Subtracting two vector<point2f> directly

Question

I have to subtract two vectors of type Point2f (both are of same size). I know it can be done by extracting the values at each index and then subtracting them in a loop but is there a direct method to it? Something like

Vector<Point2f> A[3];
A[2] = A[1] - A[0];

Answer 1

just for sports ;)

std::vector<Point2f> A,B;
A.push_back(Point2f(1,2));
A.push_back(Point2f(3,4));
A.push_back(Point2f(5,6));
B.push_back(Point2f(5,2));
B.push_back(Point2f(4,4));
B.push_back(Point2f(3,6));

// Mat C; subtract(A,B,C);
Mat C = Mat(A) - Mat(B);
cout<< A << endl << B << endl <<C<<endl;



[1, 2;  3, 4;  5, 6]
[5, 2;  4, 4;  3, 6]
[-4, 0;  -1, 0;  2, 0]

Answer 2

As per the documentation link that you provided, subtraction of two points is supported.
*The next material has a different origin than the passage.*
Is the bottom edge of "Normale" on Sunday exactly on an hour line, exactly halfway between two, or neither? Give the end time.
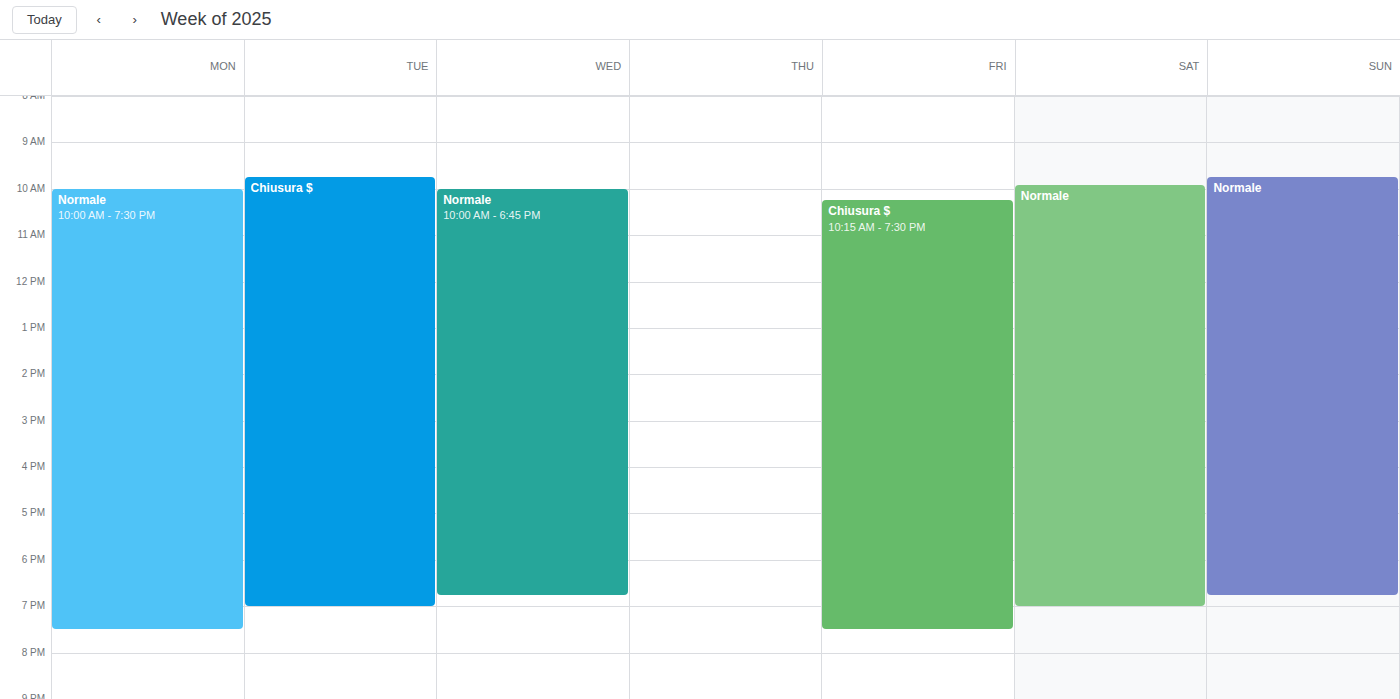
6:45 PM -- neither: three quarters of the way from the 6 PM line to the 7 PM line.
So the following should work:

std::transform (A[1].begin(), A[1].end(), A[0].begin(), A[2].begin(), std::minus<Point2f>());

Note that this assumes that A[2] is big enough to store the result.

Alternative, you could write your own overloaded operator-() for vector subtraction:

const vector<Point2f> operator-(const vector<Point2f>& lhs, const vector<Point2f>& rhs)
{ ... }

You would need to optimize the above function to avoid a copy of the vector when the function returns. This does not preclude the need to write the looping code that you want to avoid. But it will give you a cleaner syntax for vector subtractions.